Read from secondaries trade-offs in MongoDB - Time & Space Complexity
When reading data from secondary replicas in MongoDB, it's important to understand how the time to get data changes as the data size grows.
We want to see how reading from secondaries affects the speed of queries as more data is involved.
Analyze the time complexity of this MongoDB query reading from a secondary.
db.collection.find({ status: "active" }).readPreference("secondary")
This query fetches documents with status "active" from a secondary replica instead of the primary.
Look at what repeats when this query runs.
- Primary operation: Scanning documents on the secondary to find matches.
- How many times: Once for each document in the collection or index scanned.
As the number of documents grows, the time to find matching documents also grows.
| Input Size (n) | Approx.
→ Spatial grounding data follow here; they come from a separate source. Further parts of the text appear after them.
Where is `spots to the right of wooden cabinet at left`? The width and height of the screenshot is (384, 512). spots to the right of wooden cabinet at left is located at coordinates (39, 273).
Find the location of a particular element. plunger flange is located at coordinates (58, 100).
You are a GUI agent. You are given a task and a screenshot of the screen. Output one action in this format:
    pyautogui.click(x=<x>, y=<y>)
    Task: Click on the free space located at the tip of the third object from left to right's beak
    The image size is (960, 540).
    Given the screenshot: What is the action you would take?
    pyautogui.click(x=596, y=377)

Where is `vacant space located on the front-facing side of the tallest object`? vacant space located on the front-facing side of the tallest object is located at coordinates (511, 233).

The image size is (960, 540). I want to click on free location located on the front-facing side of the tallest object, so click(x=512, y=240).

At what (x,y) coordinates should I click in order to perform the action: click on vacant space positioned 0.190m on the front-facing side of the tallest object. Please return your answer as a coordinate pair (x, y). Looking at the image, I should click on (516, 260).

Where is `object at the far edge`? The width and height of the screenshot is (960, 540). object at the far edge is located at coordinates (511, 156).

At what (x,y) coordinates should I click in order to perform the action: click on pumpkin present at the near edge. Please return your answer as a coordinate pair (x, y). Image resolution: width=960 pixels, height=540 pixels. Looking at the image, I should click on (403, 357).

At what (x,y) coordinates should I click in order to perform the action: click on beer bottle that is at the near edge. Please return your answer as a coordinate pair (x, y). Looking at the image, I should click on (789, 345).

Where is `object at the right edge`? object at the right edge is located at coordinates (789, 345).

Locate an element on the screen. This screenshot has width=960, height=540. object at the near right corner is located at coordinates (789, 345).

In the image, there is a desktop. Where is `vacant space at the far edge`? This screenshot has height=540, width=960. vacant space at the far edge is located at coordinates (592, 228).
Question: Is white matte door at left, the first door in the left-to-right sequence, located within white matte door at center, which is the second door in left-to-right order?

Operations |
|---|---|
| 10 | About 10 document checks |
| 100 | About 100 document checks |
| 1000 | About 1000 document checks |
Pattern observation: The work grows roughly in direct proportion to the number of documents scanned.
Time Complexity: O(n)
This means the time to read matching documents from secondaries grows linearly with the number of documents scanned.
[X] Wrong: "Reading from secondaries is always faster than from primary because it spreads the load."
[OK] Correct: While secondaries can reduce primary load, reading from them can be slower if data is not up-to-date or if indexes are missing, causing more scanning work.
Understanding how reading from secondaries affects query time helps you explain trade-offs in distributed databases clearly and confidently.
What if we added an index on the "status" field? How would the time complexity change when reading from secondaries?